After a few months, we found out it was the wives who wanted the paper. “Where’s The Hook, bring The Hook,” the auxiliary told us. The women at home didn’t hear what’s going on, the man wouldn’t tell ’em anything. So they’d go for The Hook. It got real popular. I’d write about the guys, using lots of names. “So and so’s wife had twins,” I’d say, “so we know he’s gonna work a lot of overtime.” Now, I was very careful and didn’t go too far or insult a guy unfairly.

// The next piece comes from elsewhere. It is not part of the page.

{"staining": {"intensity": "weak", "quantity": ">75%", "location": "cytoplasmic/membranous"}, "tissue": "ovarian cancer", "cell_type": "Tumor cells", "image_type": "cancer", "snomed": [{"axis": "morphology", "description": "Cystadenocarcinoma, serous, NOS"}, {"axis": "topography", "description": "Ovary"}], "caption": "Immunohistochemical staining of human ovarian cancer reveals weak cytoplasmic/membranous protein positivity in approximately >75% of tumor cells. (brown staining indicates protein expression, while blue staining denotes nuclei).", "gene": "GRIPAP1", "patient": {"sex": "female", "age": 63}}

Then we had what we called “the big lump.” That was when they disbanded the strike committee, which I thought was a shame, and paid back the strike fund. We also had a Social Security overpayment we called “the little lump.” I wrote in The Hook that the little lump would be paid out on so and so date. I caught hell for that one! “Damn you,” guys said. “That was my hold out money. My old lady never knew anything.” I almost had to take a vacation! I retired the first day of 1974, when I was 62. I took all my work clothes, boots and all, to the laundrymat, washed them, and put a sign up, “I’m retired. If you can use this stuff, it’s yours.”

Soon there was a check in the mail from Social Security and a check from the union. “Damn,” I thought, “this is going to happen for the rest of my life.” My kids were all grown up then, I was single, I didn’t own anything, and I didn’t owe anything. Two weeks later I was in Cairo, Egypt, and I just kept rolling, traveling around. In 1981, when I was back in Seattle, I did start a newsletter for the pensioners that I called The Rusty Hook. I put out one issue and left to travel again. I guess I was one of the luckiest guys that ever pulled on a pair of pants when I joined the ILWU. I just hit it lucky when I got in the pool. If it wasn’t for that I don’t know where I’d be.

When they run the pension checks off in Frisco, they must say, “Is that old bastard still alive?” Every time I go to the hospital, or up to the clinic, or have to get some medicine, I think, “Thank God for Harry Bridges and the ILWU.” I see other guys from other trades, retired and living on nothing but Social Security and Medicare, and I think, “You poor devil, you should’ve been a longshoreman.” I remember when Frank Jenkins said he was talking to some guys uptown and telling ’em what we had. They kept asking questions. Finally Frank says, “Yeah, when you guys were calling us Commies, here we were, getting these good wages and conditions.”